All of this happens because the inner portions of your being operate spontaneously, joyfully, freely; all of this occurs because your inner self believes in you, often even while you do not believe in it. These unconscious portions of your being operate amazingly well, frequently despite the greatest misunderstanding on your part of their nature and function, and in the face of strong interference from you because of your beliefs.
Each person experiences a unique reality, different from any other individual’s. This reality springs outward from the inner landscape of thoughts, feelings, expectations and beliefs. If you believe that the inner self works against you rather than for you, then you hamper its functioning — or rather, you force it to behave in a certain way because of your beliefs.
[... 14 paragraphs ...]
To understand yourself and what you are, you can learn to experience yourself directly apart from your beliefs about yourself.
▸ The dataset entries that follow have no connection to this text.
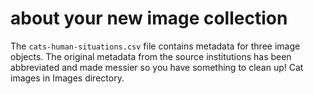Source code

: # about your new image collection

The `cats-human-situations.csv` file contains metadata for three image objects.
The original metadata from the source institutions has been abbreviated and made
messier so you have something to clean up!
Cat images in Images directory.
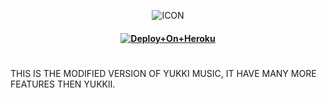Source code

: <p align="center"><img src="https://telegra.ph/file/609fd4309da62daa79d90.jpg" alt="ICON" </p>

<h4 align="center">

[![Deploy+On+Heroku](https://www.herokucdn.com/deploy/button.svg)](https://heroku.com/deploy?template=https://github.com/guddu7866/hero)
# 
THIS IS THE MODIFIED VERSION OF YUKKI MUSIC, IT HAVE MANY MORE FEATURES THEN YUKKlI. 
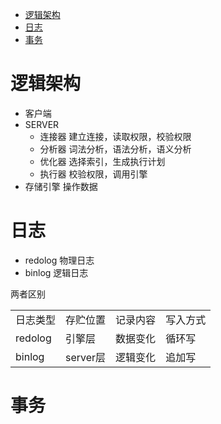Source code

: * [逻辑架构](#逻辑架构)
* [日志](#日志)
* [事务](#事务)

# 逻辑架构 #
  - 客户端
  - SERVER
    - 连接器 建立连接，读取权限，校验权限
    - 分析器 词法分析，语法分析，语义分析
    - 优化器 选择索引，生成执行计划
    - 执行器 校验权限，调用引擎
  - 存储引擎 操作数据
  
# 日志 #
  - redolog 物理日志
  - binlog 逻辑日志

两者区别
<table>
	<tr>
	   <td>日志类型</td>
	   <td>存贮位置</td>
	   <td>记录内容</td>
	   <td>写入方式</td>
	</tr>
	<tr>
		<td>redolog</td>
		<td>引擎层</td>
		<td>数据变化</td>
		<td>循环写</td>
	</tr>
	<tr>
		<td>binlog</td>
		<td>server层</td>
		<td>逻辑变化</td>
		<td>追加写</td>
	</tr>
</table>

# 事务 #
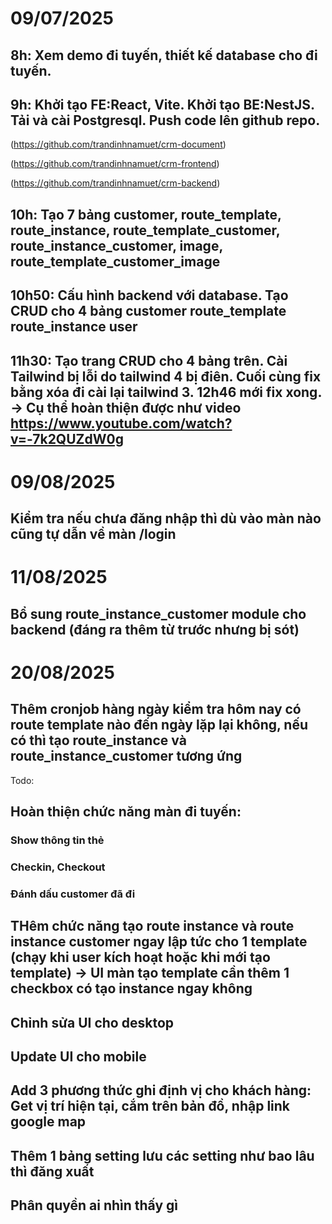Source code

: # 09/07/2025

## 8h: Xem demo đi tuyến, thiết kế database cho đi tuyến.

## 9h: Khởi tạo FE:React, Vite. Khởi tạo BE:NestJS. Tải và cài Postgresql. Push code lên github repo.

(https://github.com/trandinhnamuet/crm-document)

(https://github.com/trandinhnamuet/crm-frontend)

(https://github.com/trandinhnamuet/crm-backend)

## 10h: Tạo 7 bảng customer, route_template, route_instance, route_template_customer, route_instance_customer, image, route_template_customer_image

## 10h50: Cấu hình backend với database. Tạo CRUD cho 4 bảng customer route_template route_instance user

## 11h30: Tạo trang CRUD cho 4 bảng trên. Cài Tailwind bị lỗi do tailwind 4 bị điên. Cuối cùng fix bằng xóa đi cài lại tailwind 3. 12h46 mới fix xong. -> Cụ thể hoàn thiện được như video https://www.youtube.com/watch?v=-7k2QUZdW0g

# 09/08/2025
## Kiểm tra nếu chưa đăng nhập thì dù vào màn nào cũng tự dẫn về màn /login

# 11/08/2025
## Bổ sung route_instance_customer module cho backend (đáng ra thêm từ trước nhưng bị sót)

# 20/08/2025
## Thêm cronjob hàng ngày kiểm tra hôm nay có route template nào đến ngày lặp lại không, nếu có thì tạo route_instance và route_instance_customer tương ứng

Todo:

## Hoàn thiện chức năng màn đi tuyến:
### Show thông tin thẻ
### Checkin, Checkout
### Đánh dấu customer đã đi
### 

## THêm chức năng tạo route instance và route instance customer ngay lập tức cho 1 template (chạy khi user kích hoạt hoặc khi mới tạo template) -> UI màn tạo template cần thêm 1 checkbox có tạo instance ngay không

## Chỉnh sửa UI cho desktop
## Update UI cho mobile

## Add 3 phương thức ghi định vị cho khách hàng: Get vị trí hiện tại, cắm trên bản đồ, nhập link google map
## Thêm 1 bảng setting lưu các setting như bao lâu thì đăng xuất
## Phân quyền ai nhìn thấy gì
What I would like each reader to do is to sit quietly. Close your eyes. Try to sense within yourself the deep feeling-tones that I mentioned earlier (in the 613th session in Chapter One). This is not difficult to do.
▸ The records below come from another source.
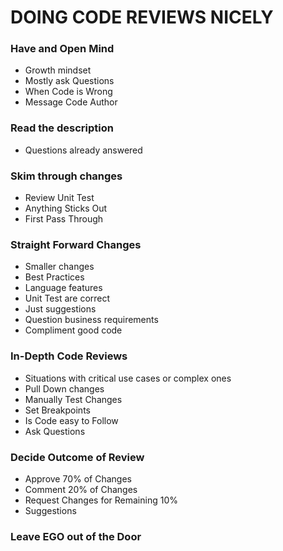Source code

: # DOING CODE REVIEWS NICELY

### Have and Open Mind

* Growth mindset
* Mostly ask Questions
* When Code is Wrong
* Message Code Author
  
### Read the description

* Questions already answered

### Skim through changes

* Review Unit Test
* Anything Sticks Out
* First Pass Through

### Straight Forward Changes

* Smaller changes
* Best Practices
* Language features
* Unit Test are correct
* Just suggestions
* Question business requirements
* Compliment good code

### In-Depth Code Reviews

* Situations with critical use cases or complex ones
* Pull Down changes
* Manually Test Changes
* Set Breakpoints
* Is Code easy to Follow
* Ask Questions

### Decide Outcome of Review

* Approve 70% of Changes
* Comment 20% of Changes
* Request Changes for Remaining 10%
* Suggestions

### Leave EGO out of the Door

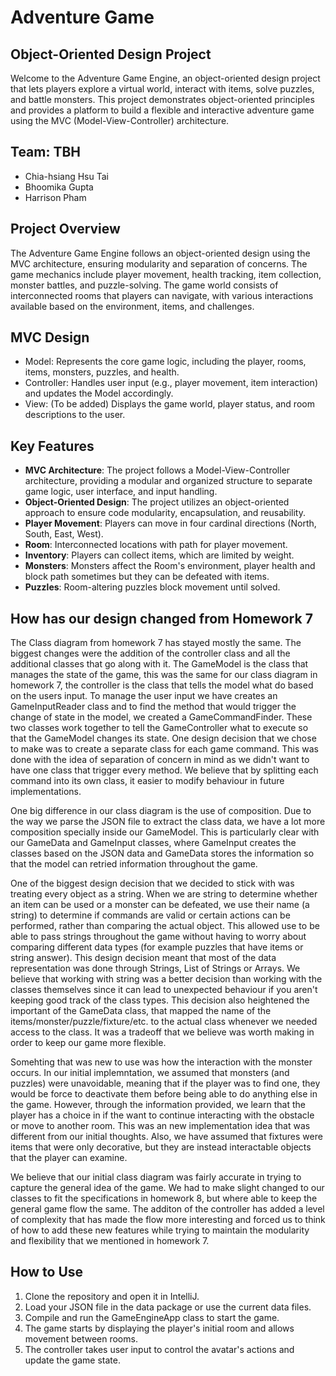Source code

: # Adventure Game

## Object-Oriented Design Project
Welcome to the Adventure Game Engine, an object-oriented design project that lets players explore a virtual world, interact with items, solve puzzles, and battle monsters. This project demonstrates object-oriented principles and provides a platform to build a flexible and interactive adventure game using the MVC (Model-View-Controller) architecture.

## Team: TBH
- Chia-hsiang Hsu Tai
- Bhoomika Gupta
- Harrison Pham

## Project Overview
The Adventure Game Engine follows an object-oriented design using the MVC architecture, ensuring modularity and separation of concerns. The game mechanics include player movement, health tracking, item collection, monster battles, and puzzle-solving. The game world consists of interconnected rooms that players can navigate, with various interactions available based on the environment, items, and challenges.

## MVC Design
- Model: Represents the core game logic, including the player, rooms, items, monsters, puzzles, and health.
- Controller: Handles user input (e.g., player movement, item interaction) and updates the Model accordingly.
- View: (To be added) Displays the game world, player status, and room descriptions to the user.

## Key Features

- **MVC Architecture**: The project follows a Model-View-Controller architecture, providing a modular and organized structure to separate game logic, user interface, and input handling.
- **Object-Oriented Design**: The project utilizes an object-oriented approach to ensure code modularity, encapsulation, and reusability.
- **Player Movement**: Players can move in four cardinal directions (North, South, East, West).
- **Room**: Interconnected locations with path for player movement.
- **Inventory**: Players can collect items, which are limited by weight.
- **Monsters**: Monsters affect the Room's environment, player health and block path sometimes but they can be defeated with items.
- **Puzzles**: Room-altering puzzles block movement until solved.

## How has our design changed from Homework 7

The Class diagram from homework 7 has stayed mostly the same. The biggest changes were the addition of the controller class and all the additional classes that go along with it. The GameModel is the class that manages the state of the game, this was the same for our class diagram in homework 7, the controller is the class that tells the model what do based on the users input. To manage the user input we have creates an GameInputReader class and to find the method that would trigger the change of state in the model, we created a GameCommandFinder. These two classes work together to tell the GameController what to execute so that the GameModel changes its state. One design decision that we chose to make was to create a separate class for each game command. This was done with the idea of separation of concern in mind as we didn't want to have one class that trigger every method. We believe that by splitting each command into its own class, it easier to modify behaviour in future implementations.

One big difference in our class diagram is the use of composition. Due to the way we parse the JSON file to extract the class data, we have a lot more composition specially inside our GameModel. This is particularly clear with our GameData and GameInput classes, where GameInput creates the classes based on the JSON data and GameData stores the information so that the model can retried information throughout the game.

One of the biggest design decision that we decided to stick with was treating every object as a string. When we are string to determine whether an item can be used or a monster can be defeated, we use their name (a string) to determine if commands are valid or certain actions can be performed, rather than comparing the actual object. This allowed use to be able to pass strings throughout the game without having to worry about comparing different data types (for example puzzles that have items or string answer). This design decision meant that most of the data representation was done through Strings, List of Strings or Arrays. We believe that working with string was a better decision than working with the classes themselves since it can lead to unexpected behaviour if you aren't keeping good track of the class types. This decision also heightened the important of the GameData class, that mapped the name of the items/monster/puzzle/fixture/etc. to the actual class whenever we needed access to the class. It was a tradeoff that we believe was worth making in order to keep our game more flexible.

Somehting that was new to use was how the interaction with the monster occurs. In our initial implemntation, we assumed that monsters (and puzzles) were unavoidable, meaning that if the player was to find one, they would be force to deactivate them before being able to do anything else in the game. However, through the information provided, we learn that the player has a choice in if the want to continue interacting with the obstacle or move to another room. This was an new implementation idea that was different from our initial thoughts. Also, we have assumed that fixtures were items that were only decorative, but they are instead interactable objects that the player can examine.

We believe that our initial class diagram was fairly accurate in trying to capture the general idea of the game. We had to make slight changed to our classes to fit the specifications in homework 8, but where able to keep the general game flow the same. The additon of the controller has added a level of complexity that has made the flow more interesting and forced us to think of how to add these new features while trying to maintain the modularity and flexibility that we mentioned in homework 7. 

## How to Use

1. Clone the repository and open it in IntelliJ.
2. Load your JSON file in the data package or use the current data files.
3. Compile and run the GameEngineApp class to start the game.
4. The game starts by displaying the player's initial room and allows movement between rooms.
5. The controller takes user input to control the avatar's actions and update the game state.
Your knowledge of their existence will help you recognize their deep rhythms within you. Each individual will sense these tones in his or her own way, so do not worry about how they should feel. Simply tell yourself that they exist, that they are composed of the great energies of your being made flesh.
[... 1 paragraph ...]
No particular time limit is recommended. This should be an enjoyable experience. Accept whatever happens as uniquely your own. The exercise will put you in touch with yourself. It will return you to yourself. Whenever you are nervous or upset, take a few moments to sense this feeling-tone within you, and you will find yourself centered in your own being, secure.
[... 1 paragraph ...]
(11:14.) I told you that the self was not limited, yet surely you think that your self stops where your skin meets space, that you are inside your skin. Period. Yet your environment is an extension of your self. It is the body of your experience, coalesced in physical form. The inner self forms the objects that you know as surely and automatically as it forms your finger or your eye.
[... 36 paragraphs ...]
Look about you. Your entire physical environment is the materialization of your beliefs. Your sense of joy, sorrow, health or illness — all of these are also caused by your beliefs. If you believe that a given situation should make you unhappy, then it will, and the unhappiness will then reinforce the condition.